Syrian forces have also been accused of pillaging sites after recapturing them from ISIS or rebels fighting the regime of President Bashar Al-Assad. Federal police earlier this year said they looked forward to praying in al-Nuri - but the resistance continued.

Reuters reported that the bombing allegedly happened during a raid by the Iraqi forces, and Iraq Prime Minister Haider al-Abadi said the act of destroying the mosque served as an announcement of ISIS's defeat.

The "Night of Power" commemorates when the Quran was revealed to the Prophet Muhammad during the holy month of Ramadan, which is in its waning days.

Nur al-Din's Great Mosque was distinguished by its elaborate minaret, which climbed to a height of 150 feet.

"We received 12 people killed and more than 20 wounded in our field hospital, including women and children", Ahmed Hashem told AFP from a nearby field hospital.

"It is the city's icon, I can say that Mosul has died", the longtime resident added.

Amaq, the news agency of ISIS, said United States warplanes were responsible for the destruction of the mosque, a charge USA officials vehemently denied, saying that there were no U.S. airstrikes in the area at the time. "And we will build a thousand minarets after kicking out ISIS, who were sent to us to carry out agendas that attempt to eradicate the Sunnis and erase them from this city".

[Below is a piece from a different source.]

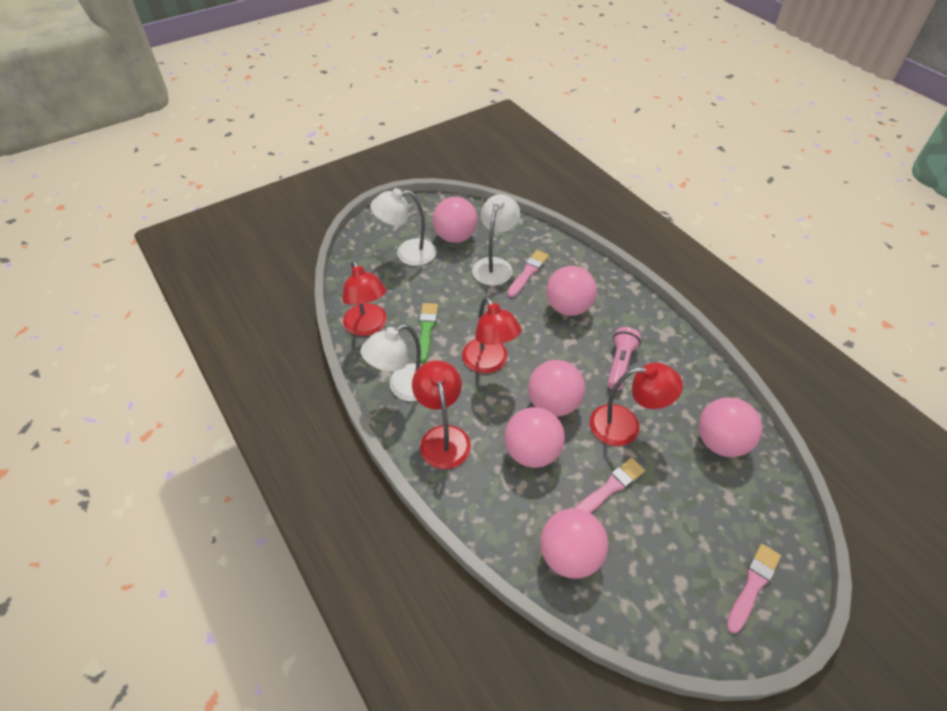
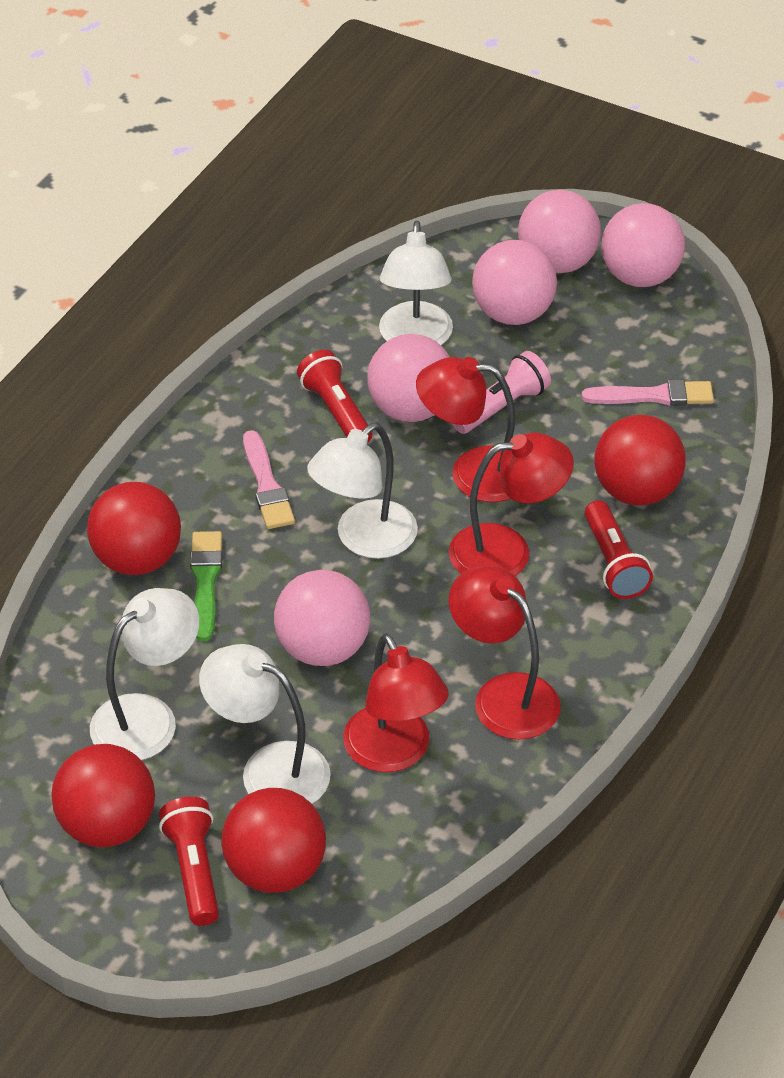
pink ball: 6 -> 5
pink brush: 3 -> 2
red ball: 0 -> 4
red flashlight: 0 -> 3
white lamp: 3 -> 4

ISIS militants have targeted other historic sites for destruction, including ancient outdoor structures and artifacts in museums in Syria. Both Iraq and the USA said ISIL blew up the al-Nuri mosque in Mosul. Gen. Joseph M. Martin, commanding general of Combined Joint Forces Land Component Command-Operation Inherent Resolve. "What is surprising about this case is that it was important to the narrative of Islamic State".

The armed group have lost much of their territory over the last three years, and Mosul is their last urban bastion in Iraq.

The U.N. special envoy to Iraq, Ján Kubiš, said that the Islamic State's decision to blow up the mosque was "a clear sign" of the group's imminent collapse.

Iraq's Prime Minister said the destruction of the iconic mosque is ISIL's 'declaration of defeat'. Satellite photographs of St. Elijah's Monastery released in 2016 showed a number of rooms at the complex had been ruined after ISIS gained control of Iraqi forces in the area.

They continue to fight on, and will eventually liberate all of Mosul. While Iraqi forces have experienced periods of swift gains, combat inside the city has largely been grueling and deadly for both Iraqi forces and civilians.

The destruction caused anger and grief for Mosul's people, who affectionately call the tower al-Hadba, or "the hunchback".